§ Exercise instructions: Show each line in the listing below that contains the word "名称代码".

↓↓↓

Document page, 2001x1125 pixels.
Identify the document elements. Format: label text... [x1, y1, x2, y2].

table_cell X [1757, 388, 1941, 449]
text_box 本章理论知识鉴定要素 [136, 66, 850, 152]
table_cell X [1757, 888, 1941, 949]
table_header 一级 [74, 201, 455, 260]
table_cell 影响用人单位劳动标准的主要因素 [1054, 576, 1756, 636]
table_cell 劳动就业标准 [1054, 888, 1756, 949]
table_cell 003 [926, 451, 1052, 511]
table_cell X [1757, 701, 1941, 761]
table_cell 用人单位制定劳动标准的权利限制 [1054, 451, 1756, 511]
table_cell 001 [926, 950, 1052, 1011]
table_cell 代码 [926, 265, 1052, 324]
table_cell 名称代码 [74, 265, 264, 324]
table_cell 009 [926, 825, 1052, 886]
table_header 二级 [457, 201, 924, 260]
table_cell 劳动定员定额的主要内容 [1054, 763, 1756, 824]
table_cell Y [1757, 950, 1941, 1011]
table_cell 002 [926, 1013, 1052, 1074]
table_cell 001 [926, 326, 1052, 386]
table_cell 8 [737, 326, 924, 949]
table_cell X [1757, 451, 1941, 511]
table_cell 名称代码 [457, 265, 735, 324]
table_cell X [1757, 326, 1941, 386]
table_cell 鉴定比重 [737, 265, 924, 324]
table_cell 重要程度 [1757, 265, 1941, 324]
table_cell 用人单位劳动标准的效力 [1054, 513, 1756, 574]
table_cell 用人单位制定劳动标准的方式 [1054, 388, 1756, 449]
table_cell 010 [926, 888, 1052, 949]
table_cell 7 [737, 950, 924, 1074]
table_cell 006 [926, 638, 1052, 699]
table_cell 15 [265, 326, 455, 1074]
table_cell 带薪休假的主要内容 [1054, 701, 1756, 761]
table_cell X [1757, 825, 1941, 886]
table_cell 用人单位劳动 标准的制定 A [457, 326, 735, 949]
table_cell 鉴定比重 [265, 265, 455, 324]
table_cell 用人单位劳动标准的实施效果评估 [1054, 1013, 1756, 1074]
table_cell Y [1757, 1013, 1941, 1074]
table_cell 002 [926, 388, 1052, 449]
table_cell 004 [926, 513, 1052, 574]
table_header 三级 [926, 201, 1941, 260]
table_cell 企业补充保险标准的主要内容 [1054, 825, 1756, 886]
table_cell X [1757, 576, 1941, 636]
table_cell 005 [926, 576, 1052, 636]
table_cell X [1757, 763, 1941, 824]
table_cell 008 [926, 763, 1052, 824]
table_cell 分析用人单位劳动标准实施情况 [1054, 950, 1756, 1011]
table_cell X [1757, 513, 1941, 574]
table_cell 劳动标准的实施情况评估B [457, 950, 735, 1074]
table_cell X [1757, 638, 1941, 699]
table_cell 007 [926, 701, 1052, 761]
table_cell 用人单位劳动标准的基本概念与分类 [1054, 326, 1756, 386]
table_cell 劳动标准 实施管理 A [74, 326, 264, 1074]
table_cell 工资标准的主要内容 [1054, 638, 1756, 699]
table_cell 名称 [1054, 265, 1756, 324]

↑↑↑

§ Solution below:
table_cell 名称代码 [74, 265, 264, 324]
table_cell 名称代码 [457, 265, 735, 324]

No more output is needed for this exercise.